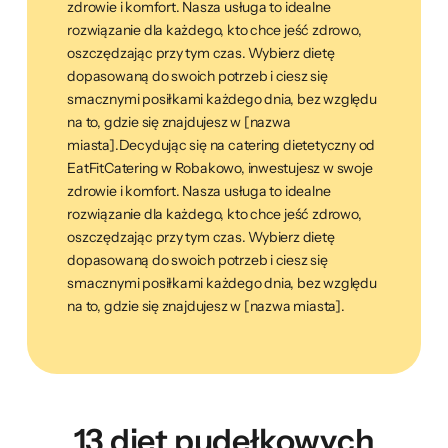
zdrowie i komfort. Nasza usługa to idealne
rozwiązanie dla każdego, kto chce jeść zdrowo,
oszczędzając przy tym czas. Wybierz dietę
dopasowaną do swoich potrzeb i ciesz się
smacznymi posiłkami każdego dnia, bez względu
na to, gdzie się znajdujesz w [nazwa
miasta].Decydując się na catering dietetyczny od
EatFitCatering w Robakowo, inwestujesz w swoje
zdrowie i komfort. Nasza usługa to idealne
rozwiązanie dla każdego, kto chce jeść zdrowo,
oszczędzając przy tym czas. Wybierz dietę
dopasowaną do swoich potrzeb i ciesz się
smacznymi posiłkami każdego dnia, bez względu
na to, gdzie się znajdujesz w [nazwa miasta].
13 diet pudełkowych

---------------

Repeat the records above exactly. No pictures go into the repeat.

* _ANSWER TO THE PROBLEM_:
zdrowie i komfort. Nasza usługa to idealne
rozwiązanie dla każdego, kto chce jeść zdrowo,
oszczędzając przy tym czas. Wybierz dietę
dopasowaną do swoich potrzeb i ciesz się
smacznymi posiłkami każdego dnia, bez względu
na to, gdzie się znajdujesz w [nazwa
miasta].Decydując się na catering dietetyczny od
EatFitCatering w Robakowo, inwestujesz w swoje
zdrowie i komfort. Nasza usługa to idealne
rozwiązanie dla każdego, kto chce jeść zdrowo,
oszczędzając przy tym czas. Wybierz dietę
dopasowaną do swoich potrzeb i ciesz się
smacznymi posiłkami każdego dnia, bez względu
na to, gdzie się znajdujesz w [nazwa miasta].
13 diet pudełkowych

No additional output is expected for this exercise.